Different martial arts practices have different ways of promoting students’ ranks. Although the colored belts are most often associated with karate, they are also present in Judo, Brazlian Jiu Jitsu,  and Taekwondo (to name a few). In this post, we are going to dive into how BJJ belt rankings work, as there are two different belt ranking systems in place for children and adults. All information has been provided by the SJJIF, Sport Jiu-Jitsu International Federation, which is the international governing body for Brazilian Jiu Jitsu.

Kids Belt System (15 years of age and younger)

The kids’ belt system has five main belt colors and uses different types of stripes to show how far along in training the student is. These may be awarded to the student for their time, knowledge, behavior, and tournament performance. The order of promotion is as follows: white –> grey/white –> solid grey –> grey/black –> yellow/white –> solid yellow –> yellow/black –> orange/white –> solid orange –> orange/black –> green/white –> solid green –> green/black.

The minimum age requirement for each belt rank is based on the year the athlete was born (i.e.; if an athlete was born in 2002, his or her age is considered 10 for all of 2012). White belts can start at any age, but most schools recommend that children be at least 3 years old or older to begin their training. Only black belts certified by the SJJIF may promote students through the belts listed.

Juvenile & Adult Belt System (16 years of age and older)

The adult belt ranking system in BJJ is slightly different than for children, although the same premise of belt colors combined with stripes still remains. The order of promotion for adults is: white –> blue –> purple –> brown –> black.

The SJJIF also recognizes the following guidelines for the juvenile and adult belt system:

  1. Any grey, yellow, orange, or green belt automatically becomes a blue belt at the year of turning 16 years of age.
  2. In order to be graded a purple belt at 16 years of age, it is required that the athlete has spent at least 2 years as a green belt.
  3. In order to be graded a purple belt at 17 years of age, it is required that the athlete has spent at least 1 year as a green belt and 1 year as a blue belt.
  4. In the event where an athlete went from a green belt straight to purple belt, then the minimum time required before he or she can be awarded the brown belt is 2 years.

The following is the criteria for which instructors may promote students:

  1. A black belt may promote students from white belt to purple belt.
  2. A 1st degree black belt may promote students from white belt to brown belt.
  3. A 2nd degree black belt may promote students from white belt to black belt.

Black Belt System

The black belt has seven levels in BJJ, starting with the standard black belt plus 6 additional degrees that can only be awarded by the SJJIF if the following guidelines are adhered to:

  • Only athletes 19 years of age or older may be awarded a black belt.
  • In order to request a black belt certificate, you must be affiliated with the SJJIF.
  • To be awarded a grandmaster belt, you must be a current SJJIF member and listed as the main instructor or assistant instructor at a SJJIF member school.

To reach this ranking takes years of experience, hard work, and dedication.

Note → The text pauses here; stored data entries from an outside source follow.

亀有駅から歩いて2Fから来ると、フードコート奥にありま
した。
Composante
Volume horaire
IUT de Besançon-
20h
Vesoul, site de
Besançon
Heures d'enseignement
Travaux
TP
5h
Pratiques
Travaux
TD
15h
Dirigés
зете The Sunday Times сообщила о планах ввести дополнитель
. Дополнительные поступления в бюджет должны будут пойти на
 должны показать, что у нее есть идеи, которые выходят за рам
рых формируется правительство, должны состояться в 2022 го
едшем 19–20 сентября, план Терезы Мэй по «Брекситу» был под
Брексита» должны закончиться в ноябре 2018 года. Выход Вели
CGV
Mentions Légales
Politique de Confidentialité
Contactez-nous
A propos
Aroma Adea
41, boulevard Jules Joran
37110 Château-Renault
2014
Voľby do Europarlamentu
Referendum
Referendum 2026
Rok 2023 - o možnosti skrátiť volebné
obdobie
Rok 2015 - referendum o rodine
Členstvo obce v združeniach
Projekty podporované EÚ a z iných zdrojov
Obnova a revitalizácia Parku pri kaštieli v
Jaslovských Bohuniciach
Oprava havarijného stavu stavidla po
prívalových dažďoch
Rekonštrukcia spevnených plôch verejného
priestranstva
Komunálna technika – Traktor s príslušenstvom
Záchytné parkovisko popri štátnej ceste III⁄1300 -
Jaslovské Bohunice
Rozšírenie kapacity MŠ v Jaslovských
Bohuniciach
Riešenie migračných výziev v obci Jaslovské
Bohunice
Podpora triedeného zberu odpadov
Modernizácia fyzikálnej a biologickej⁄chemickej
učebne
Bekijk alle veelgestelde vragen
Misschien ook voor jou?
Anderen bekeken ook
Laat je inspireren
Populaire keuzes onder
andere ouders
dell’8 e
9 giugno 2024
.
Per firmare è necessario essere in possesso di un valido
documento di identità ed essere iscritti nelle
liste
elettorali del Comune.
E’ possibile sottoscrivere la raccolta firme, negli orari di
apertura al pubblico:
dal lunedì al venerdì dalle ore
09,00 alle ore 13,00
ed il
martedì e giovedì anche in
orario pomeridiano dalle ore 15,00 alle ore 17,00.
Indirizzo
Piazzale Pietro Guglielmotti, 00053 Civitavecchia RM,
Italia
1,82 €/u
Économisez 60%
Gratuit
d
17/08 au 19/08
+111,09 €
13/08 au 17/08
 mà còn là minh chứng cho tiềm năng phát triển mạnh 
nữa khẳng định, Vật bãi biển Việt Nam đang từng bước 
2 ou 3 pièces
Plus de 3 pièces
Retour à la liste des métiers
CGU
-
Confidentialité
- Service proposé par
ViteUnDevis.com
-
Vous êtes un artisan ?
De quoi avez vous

To that end, belt integrity is something the SJJIF takes very seriously, as it refers to the accuracy in which an athlete’s belt reflects their skills and knowledge of the art. The SJJIF believes in the importance of all practitioners following the above minimum time in a grade prior to promotion and verifies all members’ belt promotions with their professor in an effort to preserve belt integrity and lineage.